Stack size usually increase if you use many levels of function calls (main calls fn1 which calls fn2 which calls fn3...) and/or if you use a lot of local variables. This is because each function call pushes some data on the stack, i.e. function parameters, return address, local variables: then the stack grows momentarily until the function returns. More nested calls you have, more the stack will grow. For the same reason the grow could be 'explosive' if you use recursive calls. Heap size substantially depends on manually allocated variables. If your code doesn't use functions like malloc or calloc, you virtually don't need heap at all. Clearly, you must also consider any library functions you are using. They will add some stack -and possibly heap- usage to that stricly required by your code. - Altera_Forum
Honored Contributor
thank you Cris72
so if the stack + heap is not big enough, will the eclipse give me some warnings? - Altera_Forum
Honored Contributor
AFAIK you'll get no warnings.
The compiler can hardly infer from your code how much space is actually required. - Altera_Forum
Honored Contributor
Most likely the stack will crash into the heap and all hell will break loose.

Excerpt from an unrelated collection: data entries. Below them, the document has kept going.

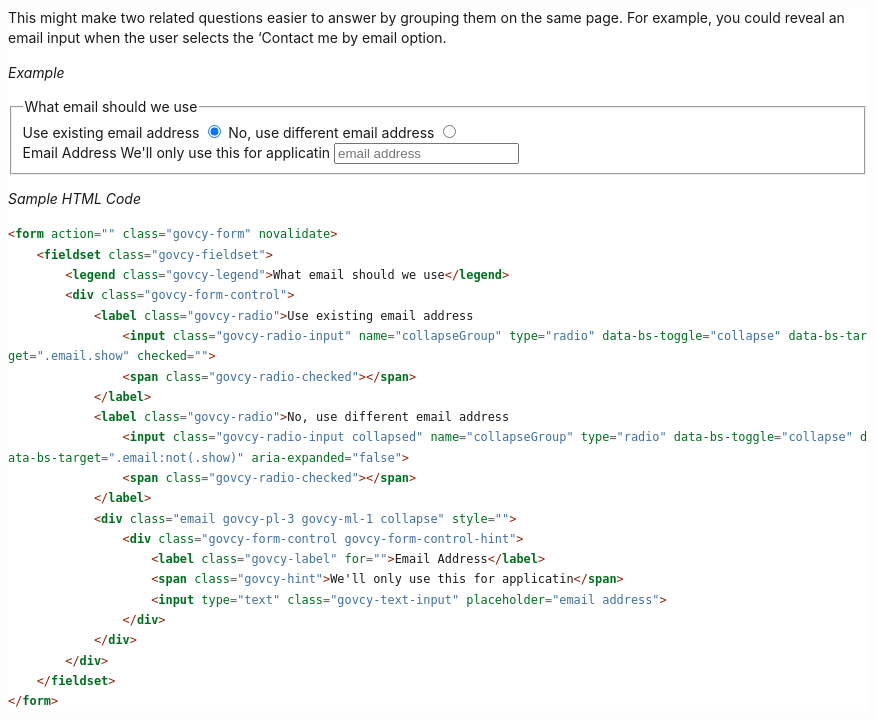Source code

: This might make two related questions easier to answer by grouping them on the same page. For example, you could reveal an email input when the user selects the ‘Contact me by email option.

*Example*
<div class="govcy-container govcy-p-4  govcy-br-1 govcy-br-standard govcy-mb-4">
<form action="" class="govcy-form" novalidate>
    <fieldset class="govcy-fieldset">
        <legend class="govcy-legend">What email should we use</legend>
        <div class="govcy-form-control">
            <label class="govcy-radio">Use existing email address
                <input class="govcy-radio-input" name="collapseGroup" type="radio" data-bs-toggle="collapse" data-bs-target=".email.show" checked="">
                <span class="govcy-radio-checked"></span>
            </label>
            <label class="govcy-radio">No, use different email address
                <input class="govcy-radio-input collapsed" name="collapseGroup" type="radio" data-bs-toggle="collapse" data-bs-target=".email:not(.show)" aria-expanded="false">
                <span class="govcy-radio-checked"></span>
            </label>
            <div class="email govcy-pl-3 govcy-ml-1 collapse" style="">
                <div class="govcy-form-control govcy-form-control-hint">
                    <label class="govcy-label" for="">Email Address</label>
                    <span class="govcy-hint">We'll only use this for applicatin</span>
                    <input type="text" class="govcy-text-input" placeholder="email address">
                </div>
            </div>
        </div>
    </fieldset>
</form>
</div>

*Sample HTML Code*
```html
<form action="" class="govcy-form" novalidate>
    <fieldset class="govcy-fieldset">
        <legend class="govcy-legend">What email should we use</legend>
        <div class="govcy-form-control">
            <label class="govcy-radio">Use existing email address
                <input class="govcy-radio-input" name="collapseGroup" type="radio" data-bs-toggle="collapse" data-bs-target=".email.show" checked="">
                <span class="govcy-radio-checked"></span>
            </label>
            <label class="govcy-radio">No, use different email address
                <input class="govcy-radio-input collapsed" name="collapseGroup" type="radio" data-bs-toggle="collapse" data-bs-target=".email:not(.show)" aria-expanded="false">
                <span class="govcy-radio-checked"></span>
            </label>
            <div class="email govcy-pl-3 govcy-ml-1 collapse" style="">
                <div class="govcy-form-control govcy-form-control-hint">
                    <label class="govcy-label" for="">Email Address</label>
                    <span class="govcy-hint">We'll only use this for applicatin</span>
                    <input type="text" class="govcy-text-input" placeholder="email address">
                </div>
            </div>
        </div>
    </fieldset>
</form>
```
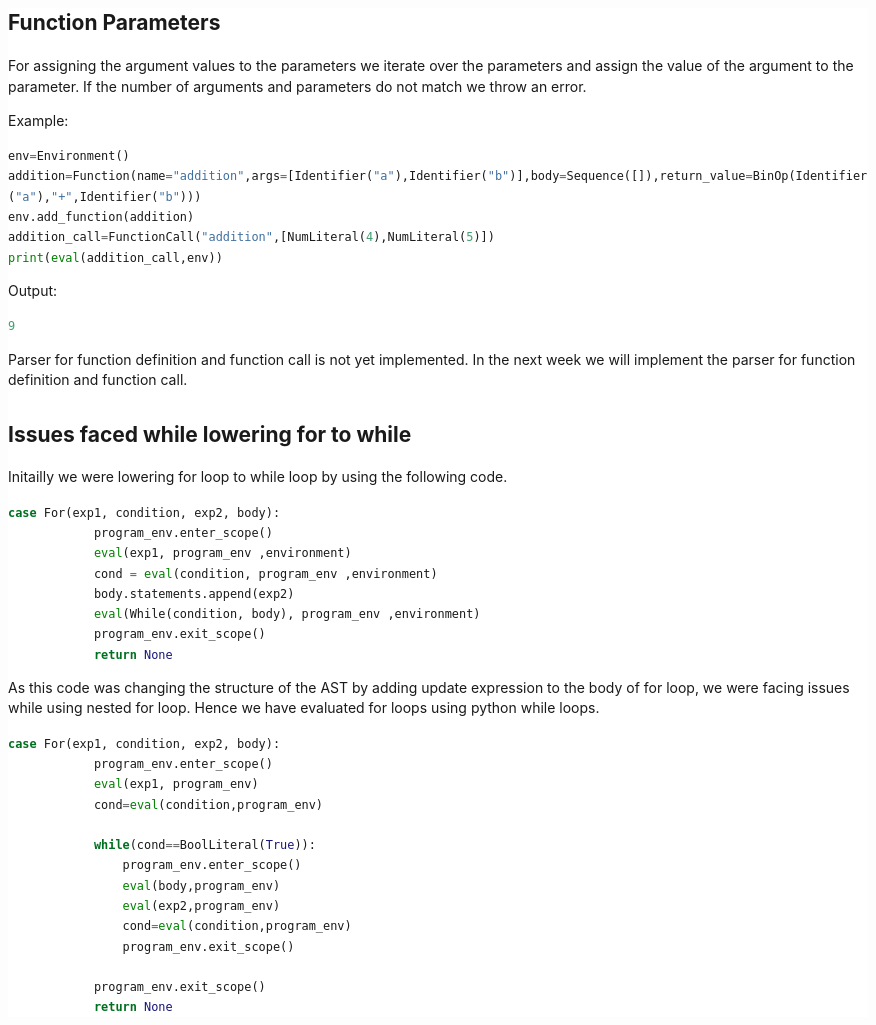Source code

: ## Function Parameters

For assigning the argument values to the parameters we iterate over the parameters and assign the value of the argument to the parameter. 
If the number of arguments and parameters do not match we throw an error.

Example:
```python
env=Environment()
addition=Function(name="addition",args=[Identifier("a"),Identifier("b")],body=Sequence([]),return_value=BinOp(Identifier("a"),"+",Identifier("b")))
env.add_function(addition)
addition_call=FunctionCall("addition",[NumLiteral(4),NumLiteral(5)])
print(eval(addition_call,env)) 
```

Output:
```python
9
```


Parser for function definition and function call is not yet implemented. In the next week we will implement the parser for function definition and function call.

## Issues faced while lowering for to while

Initailly we were lowering for loop to while loop by using the following code. 
```python
case For(exp1, condition, exp2, body):
            program_env.enter_scope()
            eval(exp1, program_env ,environment)
            cond = eval(condition, program_env ,environment)
            body.statements.append(exp2)
            eval(While(condition, body), program_env ,environment)
            program_env.exit_scope()
            return None
```

As this code was changing the structure of the AST by adding update expression to the body of for loop, we were facing issues while using nested for loop. Hence we have evaluated for loops using python while loops. 
```python
case For(exp1, condition, exp2, body):
            program_env.enter_scope()
            eval(exp1, program_env)
            cond=eval(condition,program_env)

            while(cond==BoolLiteral(True)):
                program_env.enter_scope()
                eval(body,program_env)
                eval(exp2,program_env)
                cond=eval(condition,program_env)
                program_env.exit_scope()

            program_env.exit_scope()
            return None
```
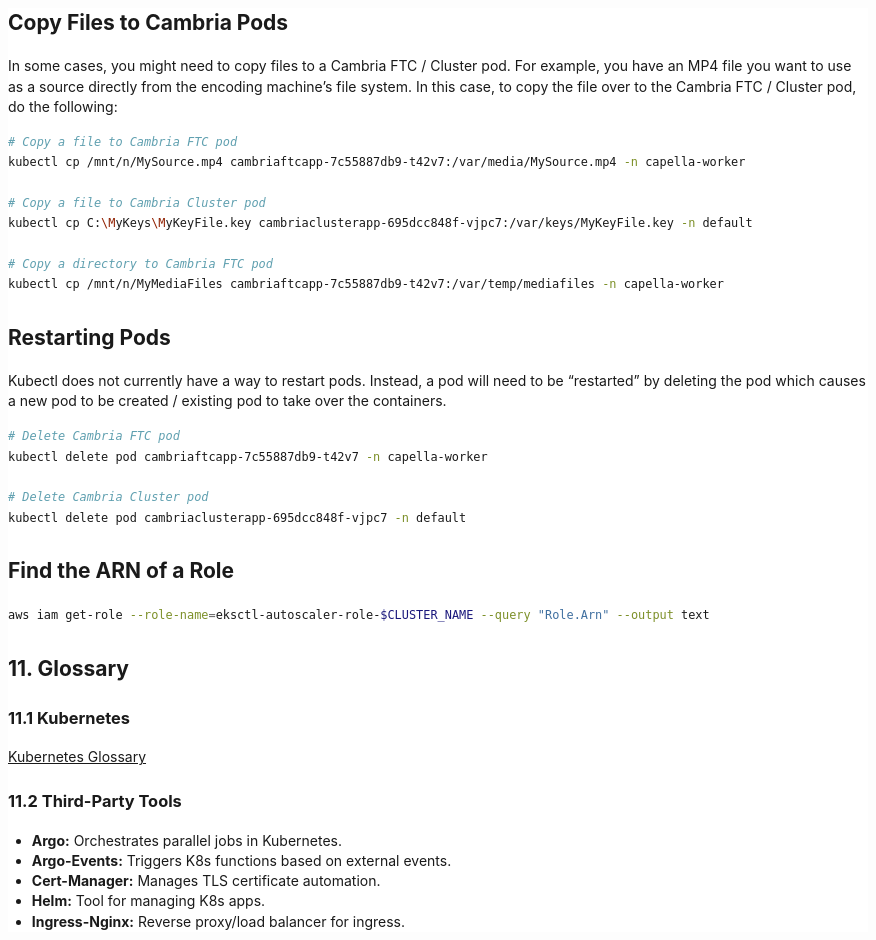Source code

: ## Copy Files to Cambria Pods
In some cases, you might need to copy files to a Cambria FTC / Cluster pod. For example, you have an MP4 file
you want to use as a source directly from the encoding machine’s file system. In this case, to copy the file over
to the Cambria FTC / Cluster pod, do the following:


```bash
# Copy a file to Cambria FTC pod
kubectl cp /mnt/n/MySource.mp4 cambriaftcapp-7c55887db9-t42v7:/var/media/MySource.mp4 -n capella-worker

# Copy a file to Cambria Cluster pod
kubectl cp C:\MyKeys\MyKeyFile.key cambriaclusterapp-695dcc848f-vjpc7:/var/keys/MyKeyFile.key -n default

# Copy a directory to Cambria FTC pod
kubectl cp /mnt/n/MyMediaFiles cambriaftcapp-7c55887db9-t42v7:/var/temp/mediafiles -n capella-worker
```

## Restarting Pods
Kubectl does not currently have a way to restart pods. Instead, a pod will need to be “restarted” by deleting the pod
which causes a new pod to be created / existing pod to take over the containers.


```bash
# Delete Cambria FTC pod
kubectl delete pod cambriaftcapp-7c55887db9-t42v7 -n capella-worker

# Delete Cambria Cluster pod
kubectl delete pod cambriaclusterapp-695dcc848f-vjpc7 -n default
```

## Find the ARN of a Role

```bash
aws iam get-role --role-name=eksctl-autoscaler-role-$CLUSTER_NAME --query "Role.Arn" --output text
```

## 11. Glossary

### 11.1 Kubernetes

[Kubernetes Glossary](https://kubernetes.io/docs/reference/glossary/?fundamental=true)

### 11.2 Third-Party Tools

- **Argo:** Orchestrates parallel jobs in Kubernetes.
- **Argo-Events:** Triggers K8s functions based on external events.
- **Cert-Manager:** Manages TLS certificate automation.
- **Helm:** Tool for managing K8s apps.
- **Ingress-Nginx:** Reverse proxy/load balancer for ingress.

Maximum stack use is likely to be in some obscure error path. Maximumum heap use is likely to happen due to heap fragmentation. In reality, unless you have a lot of spare memory (so it just isn't going to be a problem), you don't want to be using heap allocated memory (certainly not after any initialisation phase). My nios code (which implements a hdlc and a protocol over it) is carfully written so that the compiler can inline all function calls and never uses the stack at all (ok, there is still some function prologue that saves registers on the stack). - Altera_Forum
Honored Contributor
If you are really concerned about stack, you should check the "enable_runtime_stack_checking" option at the nios2-bsp-editor (Main>>Advanced>>hal).
This however can increase code size but at least will guarantee stack corruption does not occur.